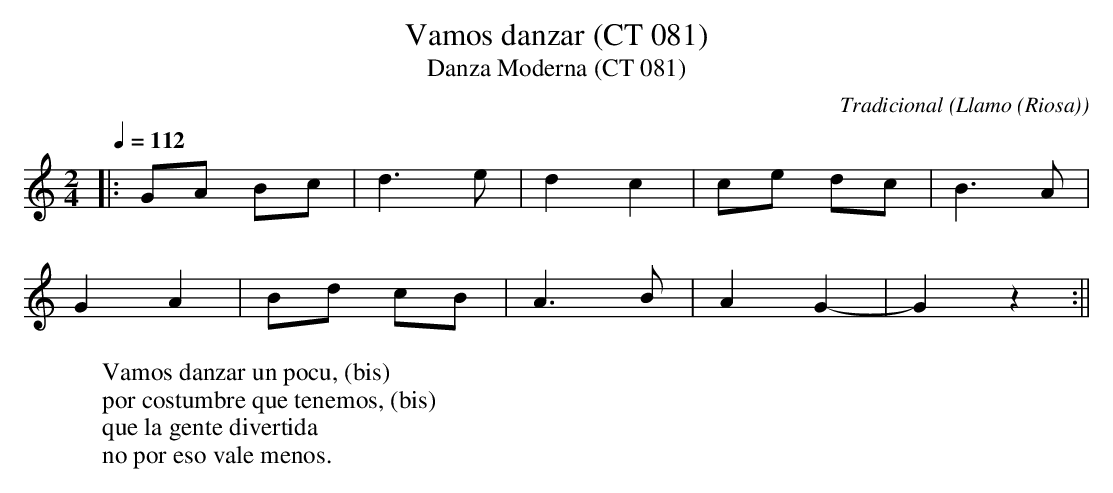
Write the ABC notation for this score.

X:1
T:Vamos danzar (CT 081)
T:Danza Moderna (CT 081)
C:Tradicional
O:Llamo (Riosa)
M:2/4
L:1/8
Q:1/4=112
K:C
|:GA Bc|d3e|d2 c2|ce dc|B3A|
G2 A2|Bd cB|A3B|A2 G2-|G2z2:||
W:Vamos danzar un pocu, (bis)
W:por costumbre que tenemos, (bis)
W:que la gente divertida
W:no por eso vale menos.
W:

+++++

Retype the records above character for character, keeping every line of text but leaving out the pictures.

■ ANSWER TO THE TASK ■
Write the ABC notation for this score.

X:1
T:Vamos danzar (CT 081)
T:Danza Moderna (CT 081)
C:Tradicional
O:Llamo (Riosa)
M:2/4
L:1/8
Q:1/4=112
K:C
|:GA Bc|d3e|d2 c2|ce dc|B3A|
G2 A2|Bd cB|A3B|A2 G2-|G2z2:||
W:Vamos danzar un pocu, (bis)
W:por costumbre que tenemos, (bis)
W:que la gente divertida
W:no por eso vale menos.
W:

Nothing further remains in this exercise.